Is it time Grocers Started Accepting Cryptocurrency?
Currently, there are over 1,384 cryptocurrencies available for simplicity in this post we’re going to focus on the most popular cryptocurrency, Bitcoin.
Back in the 1990s, when the internet was just getting revved up, a lot of retailers waited to get their websites. They thought maybe the internet was a fad or something only very tech-oriented people would use. Then Jeff Bezos launched Amazon in 1995 as an online bookstore. By 2000 when online sales were racking up more than $5 billion in sales, a lot of companies realized it was time to get a website. Is the same thing going to happen with bitcoin, the most popular cryptocurrency?

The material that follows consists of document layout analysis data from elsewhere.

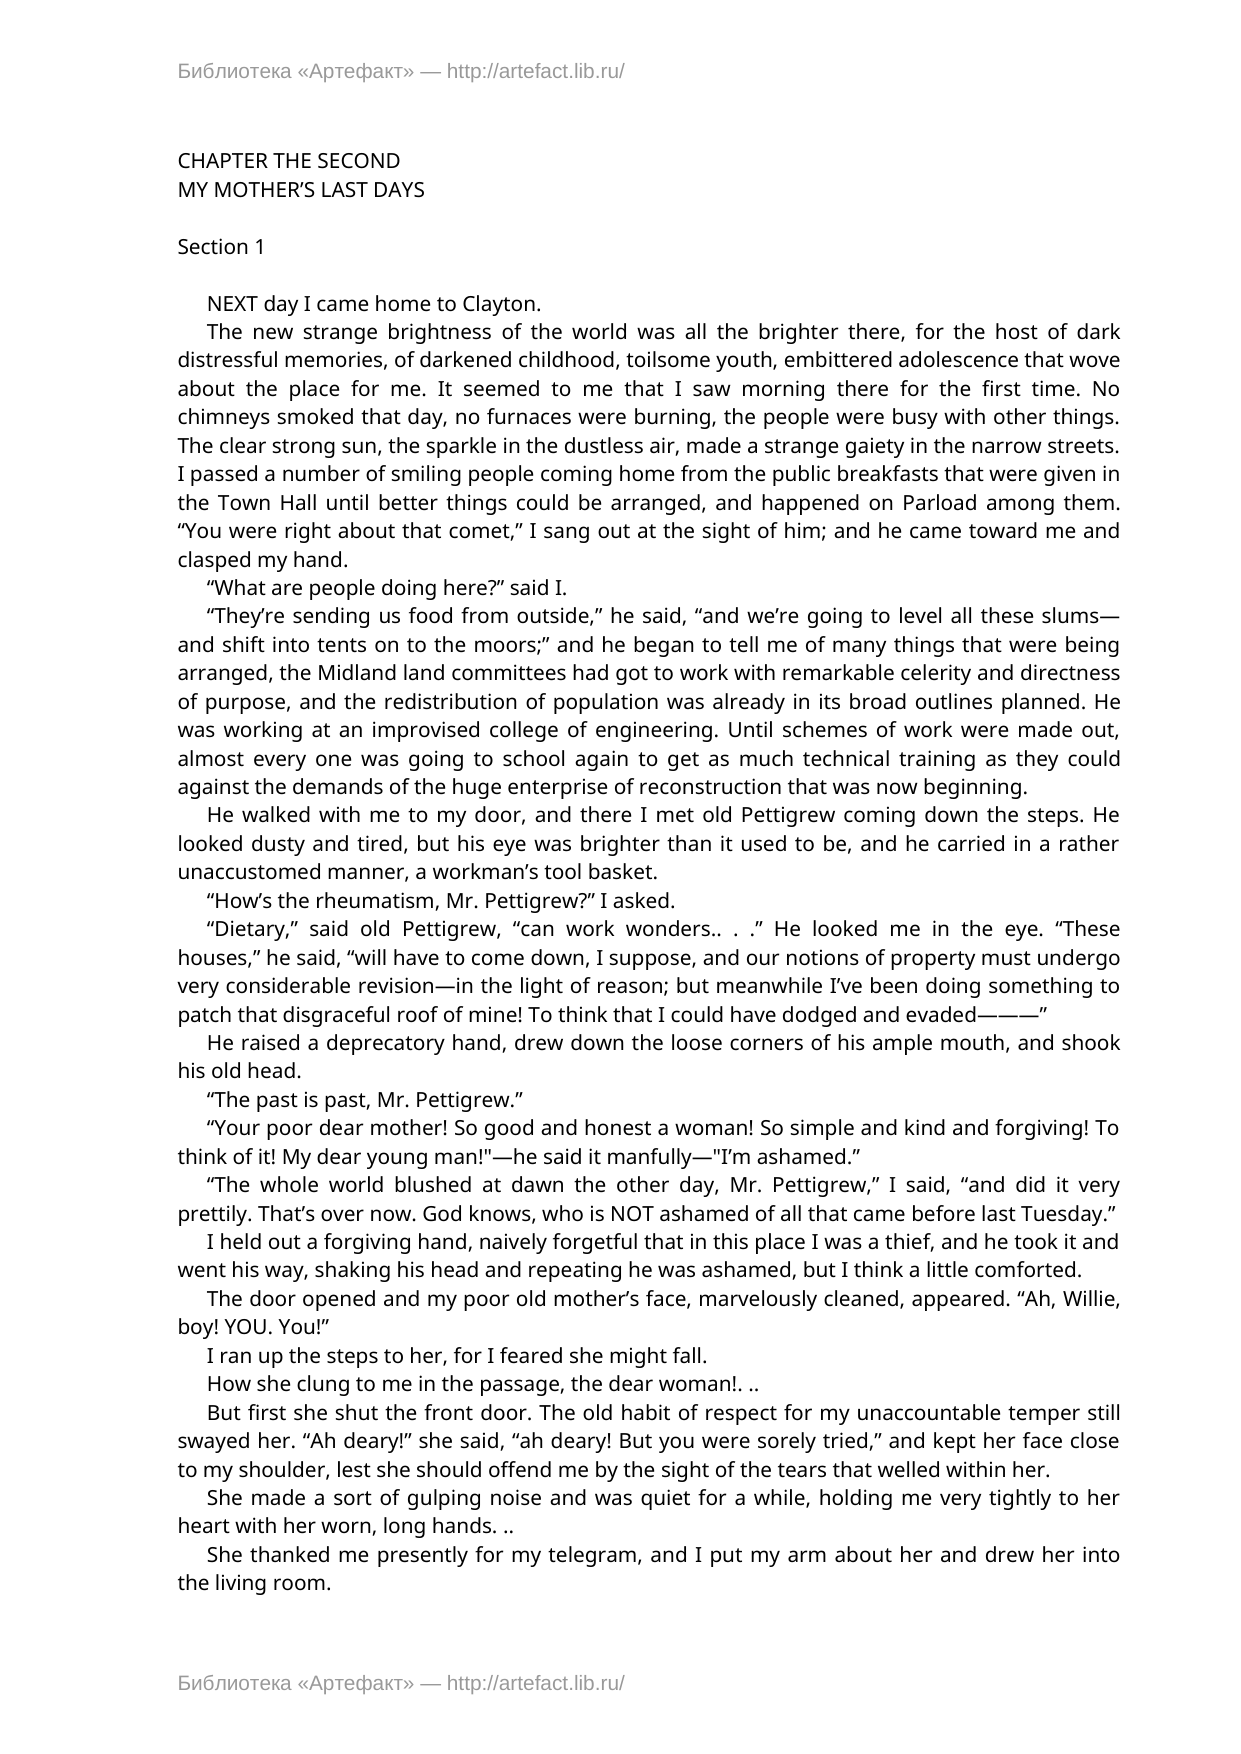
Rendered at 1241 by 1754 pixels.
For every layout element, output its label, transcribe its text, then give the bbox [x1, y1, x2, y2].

text “Your poor dear mother! So good and honest a woman! So simple and kind and forgiving! To think of it! My dear young man!"—he said it manfully—"I’m ashamed.” [177, 1113, 1122, 1170]
text “Dietary,” said old Pettigrew, “can work wonders.. . .” He looked me in the eye. “These houses,” he said, “will have to come down, I suppose, and our notions of property must undergo very considerable revision—in the light of reason; but meanwhile I’ve been doing something to patch that disgraceful roof of mine! To think that I could have dodged and evaded———” [177, 914, 1122, 1028]
text “The past is past, Mr. Pettigrew.” [177, 1085, 1122, 1113]
text “How’s the rheumatism, Mr. Pettigrew?” I asked. [177, 886, 1122, 914]
text I held out a forgiving hand, naively forgetful that in this place I was a thief, and he took it and went his way, shaking his head and repeating he was ashamed, but I think a little comforted. [177, 1227, 1122, 1284]
text She thanked me presently for my telegram, and I put my arm about her and drew her into the living room. [177, 1540, 1122, 1597]
text The door opened and my poor old mother’s face, marvelously cleaned, appeared. “Ah, Willie, boy! YOU. You!” [177, 1284, 1122, 1341]
text The new strange brightness of the world was all the brighter there, for the host of dark distressful memories, of darkened childhood, toilsome youth, embittered adolescence that wove about the place for me. It seemed to me that I saw morning there for the first time. No chimneys smoked that day, no furnaces were burning, the people were busy with other things. The clear strong sun, the sparkle in the dustless air, made a strange gaiety in the narrow streets. I passed a number of smiling people coming home from the public breakfasts that were given in the Town Hall until better things could be arranged, and happened on Parload among them. “You were right about that comet,” I sang out at the sight of him; and he came toward me and clasped my hand. [177, 317, 1122, 573]
text He walked with me to my door, and there I met old Pettigrew coming down the steps. He looked dusty and tired, but his eye was brighter than it used to be, and he carried in a rather unaccustomed manner, a workman’s tool basket. [177, 801, 1122, 886]
subtitle Section 1 [177, 232, 1122, 260]
text I ran up the steps to her, for I feared she might fall. [177, 1341, 1122, 1369]
text “The whole world blushed at dawn the other day, Mr. Pettigrew,” I said, “and did it very prettily. That’s over now. God knows, who is NOT ashamed of all that came before last Tuesday.” [177, 1170, 1122, 1227]
text NEXT day I came home to Clayton. [177, 289, 1122, 317]
subtitle MY MOTHER’S LAST DAYS [177, 175, 1122, 203]
text She made a sort of gulping noise and was quiet for a while, holding me very tightly to her heart with her worn, long hands. .. [177, 1483, 1122, 1540]
text He raised a deprecatory hand, drew down the loose corners of his ample mouth, and shook his old head. [177, 1028, 1122, 1085]
text How she clung to me in the passage, the dear woman!. .. [177, 1369, 1122, 1398]
text “They’re sending us food from outside,” he said, “and we’re going to level all these slums—and shift into tents on to the moors;” and he began to tell me of many things that were being arranged, the Midland land committees had got to work with remarkable celerity and directness of purpose, and the redistribution of population was already in its broad outlines planned. He was working at an improvised college of engineering. Until schemes of work were made out, almost every one was going to school again to get as much technical training as they could against the demands of the huge enterprise of reconstruction that was now beginning. [177, 602, 1122, 801]
subtitle CHAPTER THE SECOND [177, 147, 1122, 175]
text But first she shut the front door. The old habit of respect for my unaccountable temper still swayed her. “Ah deary!” she said, “ah deary! But you were sorely tried,” and kept her face close to my shoulder, lest she should offend me by the sight of the tears that welled within her. [177, 1398, 1122, 1483]
text “What are people doing here?” said I. [177, 573, 1122, 602]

Many leading companies are banking that it will, including Expedia, overstock.com, Virgin Galactic and Dominos Pizza, but what about retail grocers?
The Opportunity for Retail Grocers
If you think about it there’s not a lot of difference from a shopper using bitcoin versus a credit card. Customers would pay for their purchase by scanning a smartphone-generated code with a tablet at the checkout counter. Funds would be immediately taken from the customer’s Bitcoin account and transferred to the store. Bitcoin also has low payment processing fees for small purchases.
Taking bitcoin would draw certain customers to grocers who might not choose them otherwise, though it’s hard to tell how many. Bitcoin is still a mystery and still constantly creating controversy.
The Trouble with Bitcoin and Other Cryptocurrency
Stories came out toward the end of 2017 that people were buying cryptocurrencies with credit cards and taking out mortgages because of a spike in the value, but since the price dropped after the first of the year chances are they’ll hang onto their bitcoin in hopes of better days.
Unlike other currencies, Bitcoin is still wildly volatile. The price traveled from about $900 in March of 2017 to nearly $20,000 at the end of 2017 and then back down again to around $9,000 (time of this posting). On the one hand, Bitcoin is getting a validity boost from some groups, like the Commodity Futures Trading Commission which has given employees approval to trade bitcoin. On the other, many banks and government agencies are banning bitcoin transactions, especially purchasing bitcoin with credit cards. And many governments around the world are alleging that they will start regulating Bitcoin and other cryptocurrencies. No one is quite sure where things will end up.
Also, sometimes the network gets sluggish-especially during peak trading times. One bitcoin owner said a $9 transaction took two days to process.
Another problem, for customers anyway, is that the IRS doesn’t treat bitcoin as currency but as property, so every transaction in which a customer uses bitcoin to pay is subject to a capital gains tax.
The Future of Cryptocurrency at Retail
Inc. columnist Erin Mack, argues Bitcoin will have its ups and downs in these early stages just like tech stocks did. But cryptocurrency is likely to become huge in the future.
On the other hand, even a change like taking credit and debit cards with chips has been a slow and sometimes painful rollout.
Retailers will have to watch closely to determine when the critical mass of crypto shoppers and social and governmental acceptance signal it’s time to jump in and accept cryptocurrencies and when that time comes grocers better be ready.